§ Exercise instructions:
Pick out and copy every line of the material below that contains the string "Suite". Case counts.

§ Source records:
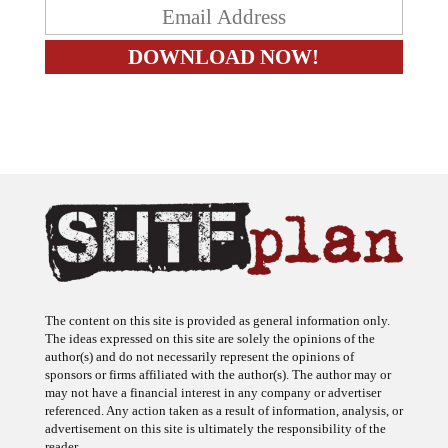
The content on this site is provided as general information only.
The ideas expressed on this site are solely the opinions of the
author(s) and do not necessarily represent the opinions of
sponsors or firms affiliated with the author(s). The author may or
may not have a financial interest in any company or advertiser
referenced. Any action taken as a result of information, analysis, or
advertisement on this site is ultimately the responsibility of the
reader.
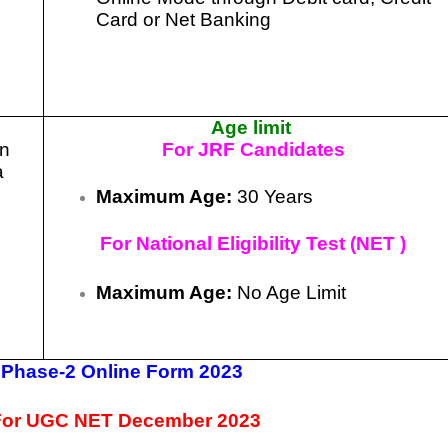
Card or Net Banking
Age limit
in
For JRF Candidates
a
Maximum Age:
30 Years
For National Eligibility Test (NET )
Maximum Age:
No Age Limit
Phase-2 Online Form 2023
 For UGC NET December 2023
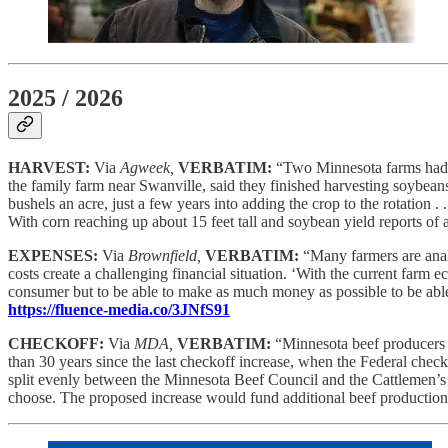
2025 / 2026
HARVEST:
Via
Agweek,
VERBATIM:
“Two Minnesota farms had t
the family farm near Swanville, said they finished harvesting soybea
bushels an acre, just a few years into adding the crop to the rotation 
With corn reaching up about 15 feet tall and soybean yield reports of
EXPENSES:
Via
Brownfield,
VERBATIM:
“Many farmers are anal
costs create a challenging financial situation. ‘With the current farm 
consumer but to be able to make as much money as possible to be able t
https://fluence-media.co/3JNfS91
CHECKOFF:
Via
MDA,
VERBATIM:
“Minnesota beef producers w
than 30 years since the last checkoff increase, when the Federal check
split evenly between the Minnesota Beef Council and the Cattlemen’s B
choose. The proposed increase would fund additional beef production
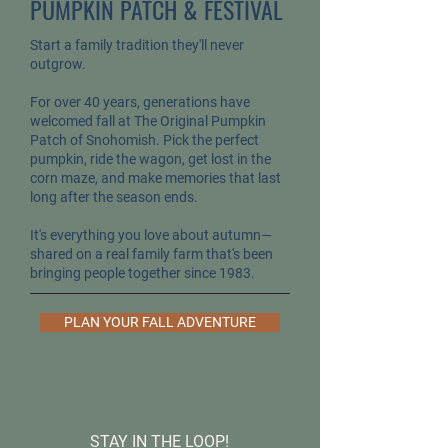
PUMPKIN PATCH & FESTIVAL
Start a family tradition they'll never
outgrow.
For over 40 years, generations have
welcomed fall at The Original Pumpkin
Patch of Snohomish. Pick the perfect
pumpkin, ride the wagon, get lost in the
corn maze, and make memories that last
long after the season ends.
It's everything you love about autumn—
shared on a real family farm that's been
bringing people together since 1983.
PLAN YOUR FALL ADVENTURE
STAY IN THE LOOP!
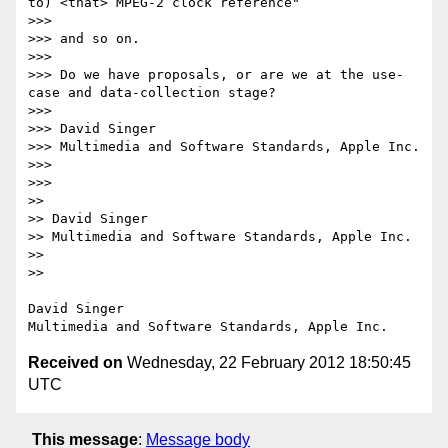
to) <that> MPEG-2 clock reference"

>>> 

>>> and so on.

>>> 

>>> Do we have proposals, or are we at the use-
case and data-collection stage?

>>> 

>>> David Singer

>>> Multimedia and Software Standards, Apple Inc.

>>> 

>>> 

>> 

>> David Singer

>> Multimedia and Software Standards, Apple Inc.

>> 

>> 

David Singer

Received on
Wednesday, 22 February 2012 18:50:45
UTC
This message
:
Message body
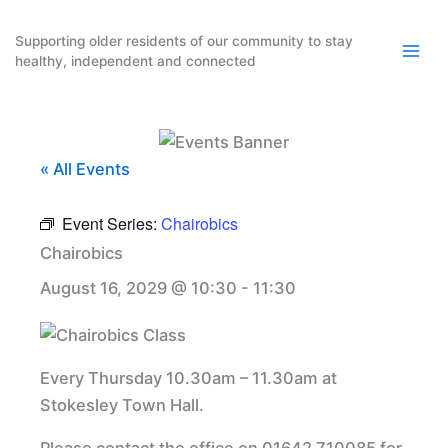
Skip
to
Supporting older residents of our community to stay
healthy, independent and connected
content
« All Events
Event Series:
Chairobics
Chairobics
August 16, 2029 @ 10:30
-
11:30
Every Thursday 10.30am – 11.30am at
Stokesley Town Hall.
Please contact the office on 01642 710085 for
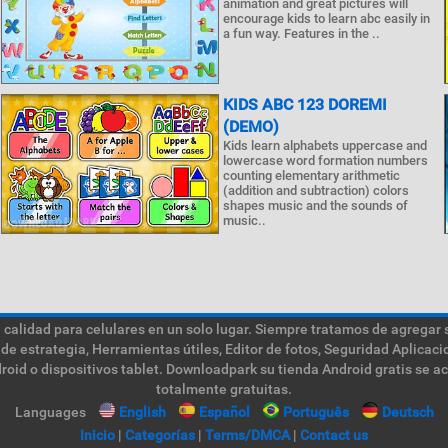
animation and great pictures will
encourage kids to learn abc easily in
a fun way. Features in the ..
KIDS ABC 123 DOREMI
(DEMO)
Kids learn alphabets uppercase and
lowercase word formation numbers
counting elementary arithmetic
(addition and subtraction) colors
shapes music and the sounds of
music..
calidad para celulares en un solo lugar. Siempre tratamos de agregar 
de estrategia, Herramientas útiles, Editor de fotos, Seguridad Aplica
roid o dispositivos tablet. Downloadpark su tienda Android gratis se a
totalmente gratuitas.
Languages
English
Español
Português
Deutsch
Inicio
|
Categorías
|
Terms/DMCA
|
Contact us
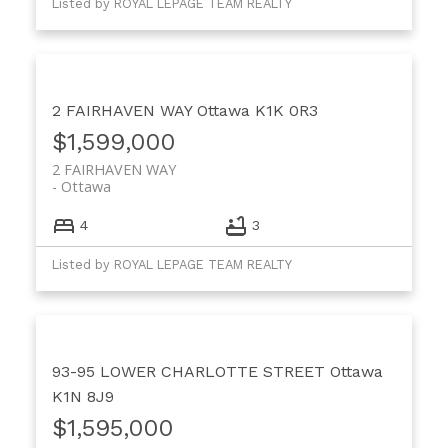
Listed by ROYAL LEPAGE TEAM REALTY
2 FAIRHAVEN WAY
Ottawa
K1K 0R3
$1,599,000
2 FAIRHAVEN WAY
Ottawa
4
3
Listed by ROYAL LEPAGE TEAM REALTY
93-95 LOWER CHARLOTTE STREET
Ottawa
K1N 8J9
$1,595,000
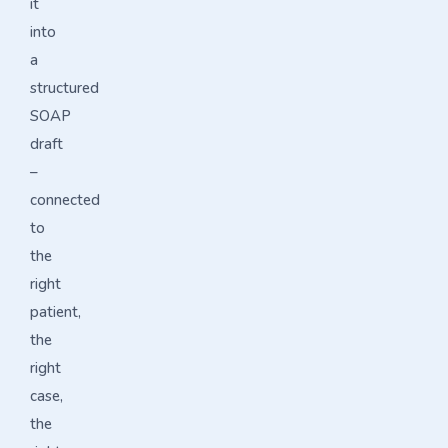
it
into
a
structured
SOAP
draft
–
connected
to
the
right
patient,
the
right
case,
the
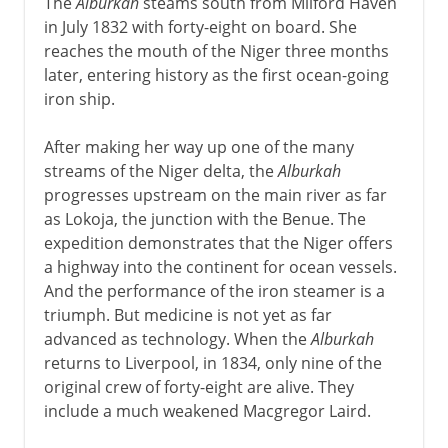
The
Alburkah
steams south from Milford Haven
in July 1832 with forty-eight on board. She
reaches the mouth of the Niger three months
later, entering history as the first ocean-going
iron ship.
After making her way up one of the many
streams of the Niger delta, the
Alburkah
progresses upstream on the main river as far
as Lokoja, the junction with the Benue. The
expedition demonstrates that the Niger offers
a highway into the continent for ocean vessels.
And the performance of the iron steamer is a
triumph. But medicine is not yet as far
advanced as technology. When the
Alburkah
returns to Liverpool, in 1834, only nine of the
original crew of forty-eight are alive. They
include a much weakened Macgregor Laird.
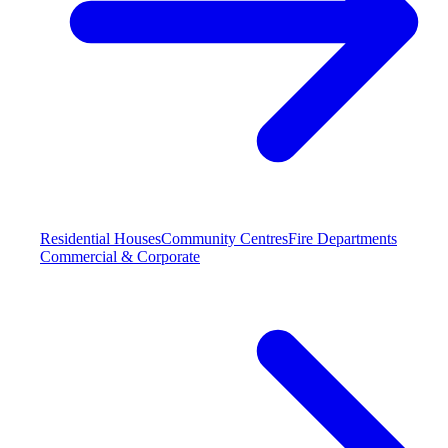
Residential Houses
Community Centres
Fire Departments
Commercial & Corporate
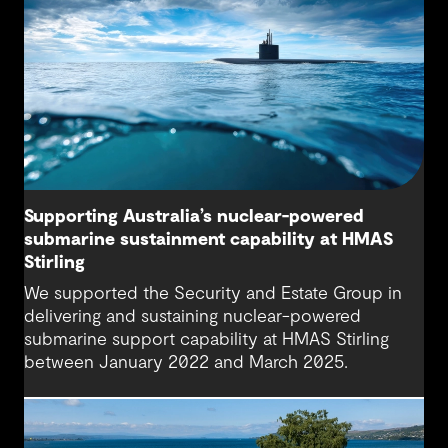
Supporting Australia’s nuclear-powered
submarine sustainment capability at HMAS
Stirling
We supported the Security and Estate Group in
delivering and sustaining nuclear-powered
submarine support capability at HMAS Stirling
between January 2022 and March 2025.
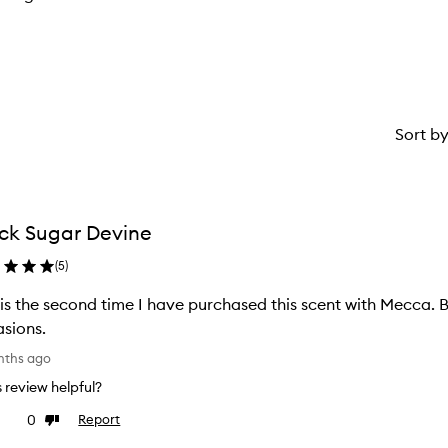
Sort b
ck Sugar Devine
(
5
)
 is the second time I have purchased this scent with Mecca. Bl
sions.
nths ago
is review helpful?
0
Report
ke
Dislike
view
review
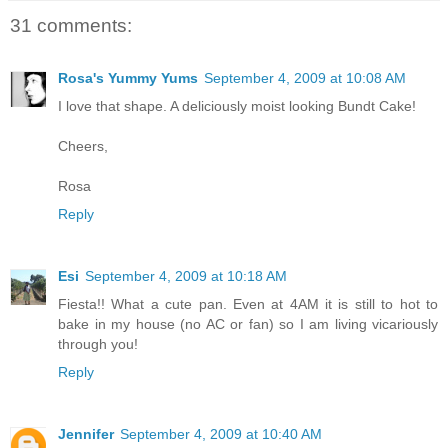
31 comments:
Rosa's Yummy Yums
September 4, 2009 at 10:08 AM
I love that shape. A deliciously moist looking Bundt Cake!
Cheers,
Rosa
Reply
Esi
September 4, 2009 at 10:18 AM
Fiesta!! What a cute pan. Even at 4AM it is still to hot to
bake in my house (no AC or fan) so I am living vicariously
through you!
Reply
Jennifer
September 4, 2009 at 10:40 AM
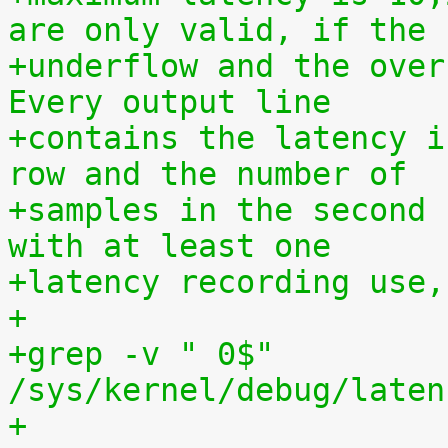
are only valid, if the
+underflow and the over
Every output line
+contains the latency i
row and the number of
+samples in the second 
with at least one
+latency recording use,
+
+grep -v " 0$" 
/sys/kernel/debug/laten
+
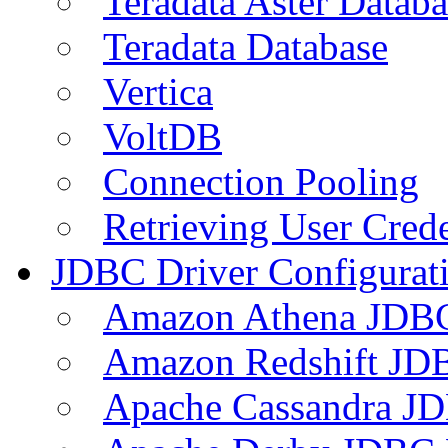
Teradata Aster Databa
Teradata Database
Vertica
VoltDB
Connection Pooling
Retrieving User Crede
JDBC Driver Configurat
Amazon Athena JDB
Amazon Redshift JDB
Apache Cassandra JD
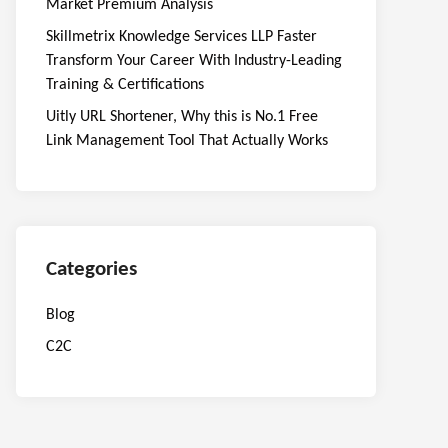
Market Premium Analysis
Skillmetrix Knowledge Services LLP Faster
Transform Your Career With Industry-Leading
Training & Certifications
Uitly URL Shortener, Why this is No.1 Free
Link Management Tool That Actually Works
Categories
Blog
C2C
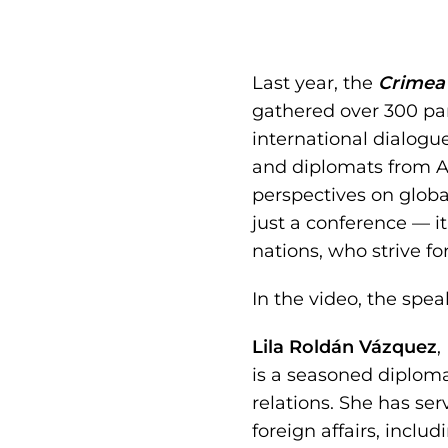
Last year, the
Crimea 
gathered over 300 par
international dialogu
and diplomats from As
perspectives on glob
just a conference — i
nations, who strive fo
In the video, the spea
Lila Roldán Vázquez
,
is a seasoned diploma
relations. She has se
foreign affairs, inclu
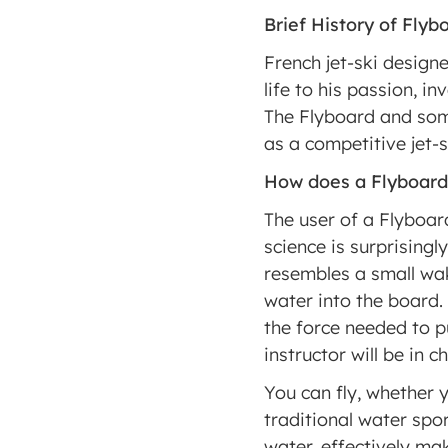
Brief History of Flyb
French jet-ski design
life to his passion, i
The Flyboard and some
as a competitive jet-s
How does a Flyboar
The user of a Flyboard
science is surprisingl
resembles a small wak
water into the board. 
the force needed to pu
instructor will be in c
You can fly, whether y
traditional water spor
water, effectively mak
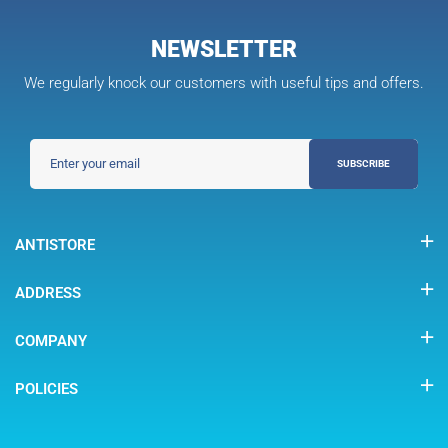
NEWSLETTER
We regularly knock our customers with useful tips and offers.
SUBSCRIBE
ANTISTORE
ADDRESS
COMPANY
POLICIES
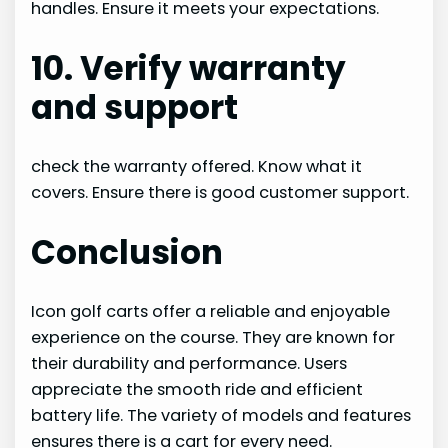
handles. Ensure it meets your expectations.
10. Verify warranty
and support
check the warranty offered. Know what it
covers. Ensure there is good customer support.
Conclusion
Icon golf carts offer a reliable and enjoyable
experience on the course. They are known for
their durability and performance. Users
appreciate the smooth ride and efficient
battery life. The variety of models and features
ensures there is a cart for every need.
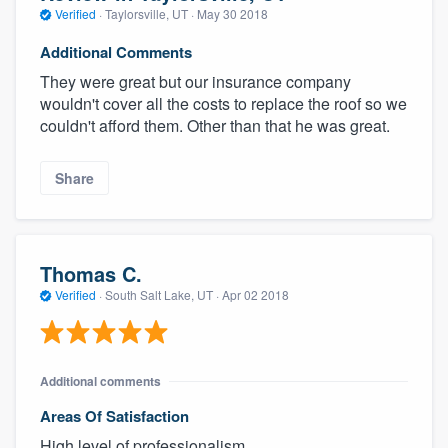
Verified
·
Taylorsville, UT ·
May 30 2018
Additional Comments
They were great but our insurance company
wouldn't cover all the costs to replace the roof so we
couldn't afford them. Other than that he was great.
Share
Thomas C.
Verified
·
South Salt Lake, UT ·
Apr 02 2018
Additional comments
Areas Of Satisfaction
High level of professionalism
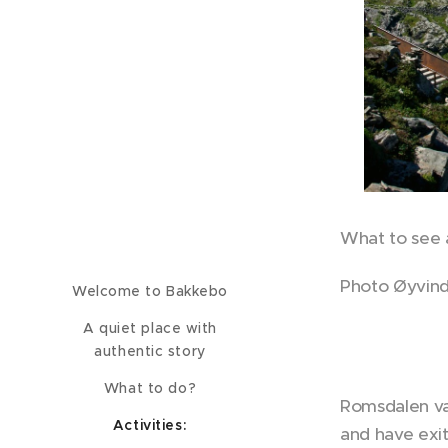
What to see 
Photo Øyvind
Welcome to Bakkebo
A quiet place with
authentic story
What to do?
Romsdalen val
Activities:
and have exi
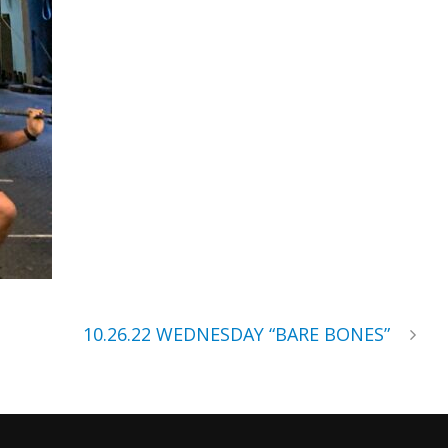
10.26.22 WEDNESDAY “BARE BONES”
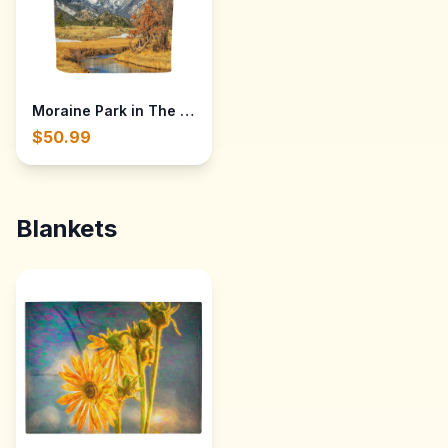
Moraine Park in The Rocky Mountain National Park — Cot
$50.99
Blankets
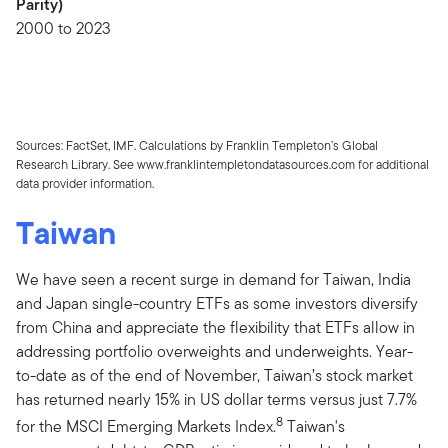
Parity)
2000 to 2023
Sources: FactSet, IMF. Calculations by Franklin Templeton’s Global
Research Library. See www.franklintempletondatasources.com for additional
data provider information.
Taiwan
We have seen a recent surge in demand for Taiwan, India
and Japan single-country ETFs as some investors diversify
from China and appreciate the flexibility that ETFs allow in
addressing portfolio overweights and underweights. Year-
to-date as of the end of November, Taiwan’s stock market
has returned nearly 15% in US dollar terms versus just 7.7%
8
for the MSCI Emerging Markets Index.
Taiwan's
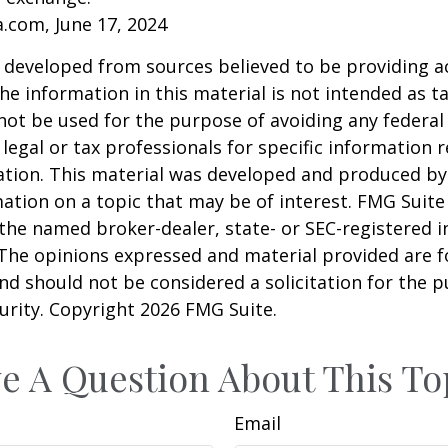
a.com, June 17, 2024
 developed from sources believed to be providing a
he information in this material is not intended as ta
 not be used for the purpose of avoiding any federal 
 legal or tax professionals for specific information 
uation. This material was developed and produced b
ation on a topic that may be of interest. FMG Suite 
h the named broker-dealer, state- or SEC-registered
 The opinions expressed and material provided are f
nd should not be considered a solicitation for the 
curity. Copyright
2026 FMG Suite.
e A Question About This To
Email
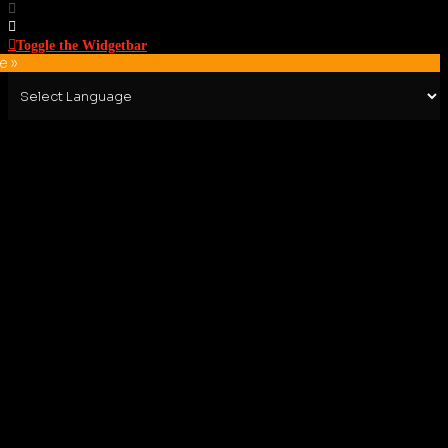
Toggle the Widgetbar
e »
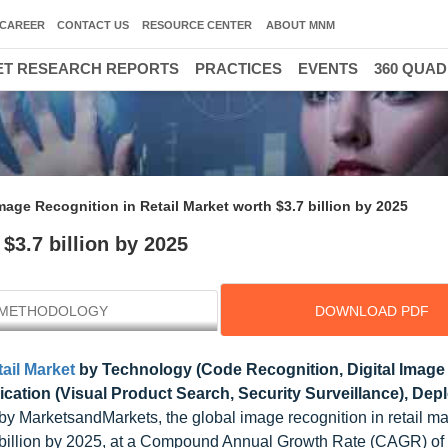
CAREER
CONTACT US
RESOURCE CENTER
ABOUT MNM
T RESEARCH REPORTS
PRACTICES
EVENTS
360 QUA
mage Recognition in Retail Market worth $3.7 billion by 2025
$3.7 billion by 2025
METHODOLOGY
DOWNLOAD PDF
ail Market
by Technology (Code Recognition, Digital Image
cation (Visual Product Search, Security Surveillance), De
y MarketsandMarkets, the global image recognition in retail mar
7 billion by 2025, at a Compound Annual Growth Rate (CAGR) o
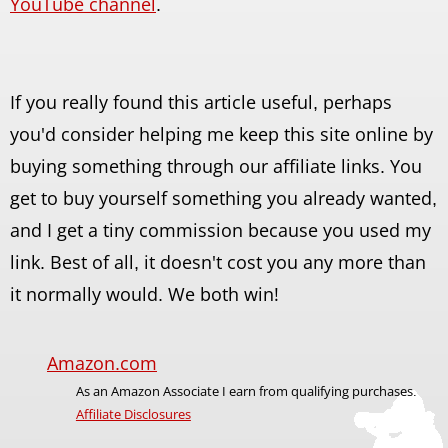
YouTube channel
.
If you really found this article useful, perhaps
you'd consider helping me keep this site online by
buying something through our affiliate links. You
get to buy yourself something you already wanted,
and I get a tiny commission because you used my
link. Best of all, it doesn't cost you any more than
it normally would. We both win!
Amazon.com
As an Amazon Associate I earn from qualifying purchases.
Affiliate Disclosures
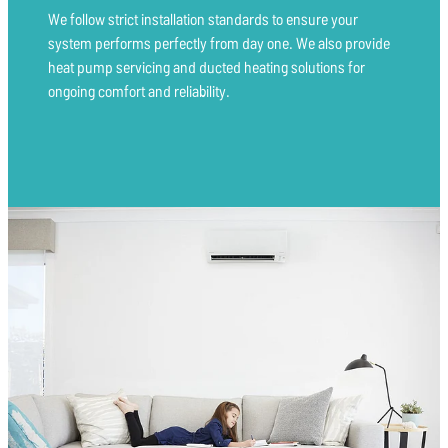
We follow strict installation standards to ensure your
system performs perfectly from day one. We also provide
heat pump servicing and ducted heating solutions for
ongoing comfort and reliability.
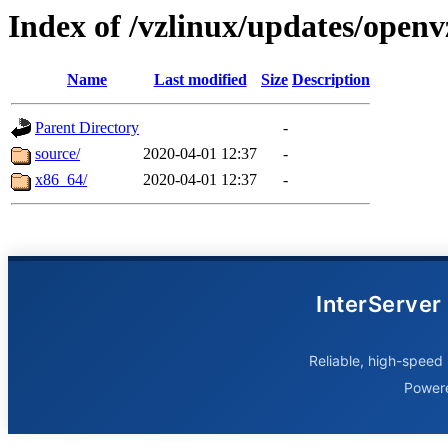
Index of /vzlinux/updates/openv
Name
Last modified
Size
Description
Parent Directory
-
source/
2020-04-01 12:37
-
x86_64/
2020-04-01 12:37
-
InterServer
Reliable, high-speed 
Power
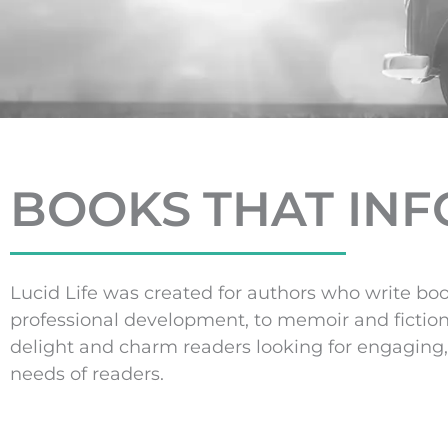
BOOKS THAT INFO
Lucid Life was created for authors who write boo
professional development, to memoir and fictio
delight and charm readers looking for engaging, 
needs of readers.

§ Reply to the task:
ation on a topic that may be of interest. FMG Suite 
2026 FMG Suite.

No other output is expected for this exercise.